Moderate disruption of both the AC joint capsule and stabilizing ligaments, resulting in moderate AC joint instability.  Partial tears of both the AC joint capsule and stabilizing ligaments are present.  Holding a weighted object with the injured arm at one’s side will present moderate AC joint laxity with visible elevation of the outer clavicle. The amount of elevation with a Grade II AC sprain is typically ½ to 1 inch, when compared bilaterally.

Shoulder Separation, Grade III

Significant disruption of both the AC joint capsule and stabilizing ligaments results in significant AC joint instability.  Complete tears of the AC joint capsule, and possibly complete tears of at least some of the stabilizing ligaments, are present. When the injured arm rests at the side of the body, there is visible laxity of the acromioclavicular joint and visible elevation of the outer clavicle.  When the arm reaches across the body toward the back of the other shoulder, abnormal lateral clavicle elevation increases.

AC Sprains Grade IV to VI are much more severe and based on the hyper-mobility of the acromioclavicular joint.

Signs & Symptoms of an AC Joint Sprain

  • Pain and localized swelling on the top of the shoulder at the acromioclavicular joint
  • Swelling and/or bruising on the top of the shoulder
  • An obvious bony lump on the top of the shoulder, which is the end of the displaced collarbone (the higher the grade of shoulder separation, the larger the elevation of the outer tip of the clavicle)
  • Limited range of motion (ROM) and pain when lifting the arm
  • With Grade II and Grade III AC joint sprains, a “clicking” or shifting felt in the AC joint with shoulder motion
  • Significant AC pain with active motion (personally moving the arm) or passive motion (someone else moving the arm), horizontally across the body toward the back of the other shoulder

Treating a Separated Shoulder

  • Ice the top and front of the shoulder with the elbow flexed to approximately 90 degrees and supported.
  • Use an arm sling if pain or clicking occur when walking.  This helps to support the weight of the arm while also restricting motion.
  • Once a fracture is ruled out, initiate early motion to reduce stiffness and pain.  Avoid horizontal adduction motion (horizontal movement of the arm across the midline of the body) until pain-free motion is achieved.
  • Perform easy pendulum swings to help regain motion of the shoulder.
  • Initiate a shoulder strengthening program early on with a Grade I & II sprain, if tolerable.  Start with rotational motions and progress with overhead lifts, continuing to avoid horizontal adduction as long as possible.

****************************************

DIRECTIONS:
1 > Please output the part of the shoulder separation text starting with "AC Sprains Grade" and going on through "of the clavicle)", word for word.
2 > Go on with the shoulder separation text, picking up right after its final sentence.

****************************************

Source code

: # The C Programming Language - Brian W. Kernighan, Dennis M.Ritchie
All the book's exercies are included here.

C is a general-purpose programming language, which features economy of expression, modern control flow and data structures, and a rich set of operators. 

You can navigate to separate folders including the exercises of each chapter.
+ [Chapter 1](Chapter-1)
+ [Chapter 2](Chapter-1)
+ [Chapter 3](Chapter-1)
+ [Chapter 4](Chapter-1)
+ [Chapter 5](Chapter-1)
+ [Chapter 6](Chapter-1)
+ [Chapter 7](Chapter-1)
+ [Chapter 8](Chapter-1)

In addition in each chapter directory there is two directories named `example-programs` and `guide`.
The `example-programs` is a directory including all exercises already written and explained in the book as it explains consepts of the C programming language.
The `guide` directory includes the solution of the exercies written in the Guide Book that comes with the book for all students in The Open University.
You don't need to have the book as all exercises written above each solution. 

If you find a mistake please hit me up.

****************************************

ANSWERS BY TASK:
1 >
AC Sprains Grade IV to VI are much more severe and based on the hyper-mobility of the acromioclavicular joint.

Signs & Symptoms of an AC Joint Sprain

  • Pain and localized swelling on the top of the shoulder at the acromioclavicular joint
  • Swelling and/or bruising on the top of the shoulder
  • An obvious bony lump on the top of the shoulder, which is the end of the displaced collarbone (the higher the grade of shoulder separation, the larger the elevation of the outer tip of the clavicle)

2 >
Ask the Right Questions Like a Pro

As always, my goal is to help you get back in the game as quickly as possible while ensuring a safe return.  Ask the following questions—the same ones smart professional athletes with a separated shoulder would ask their sports medicine specialist—so you too can recover quickly and safely:

1. What grade is my shoulder separation?

2. Do you think I can successfully rehab this AC joint sprain and avoid surgery?

3. Are special padding, taping, or sports equipment alterations needed to reduce the chance of reinjuring my acromioclavicular joint?  Which specific lifts, activities, and motions should I avoid to help my AC joint separation heal quickly?

Sports Medicine Tips For an AC Joint Separation

  • No Need for the Knife – AC joint surgeries are not overly common unless instability is severe or complex limitations are present.
  • Sleep Well? – Plan to avoid sleeping on the injured shoulder for a while.  I severely separated my right AC joint in a winter mountain bike race on a ski slalom course (I know, not the smartest thing that I’ve ever done, but it sure was fun…until I crashed!) in Vermont in 1994. I still can’t sleep on that side!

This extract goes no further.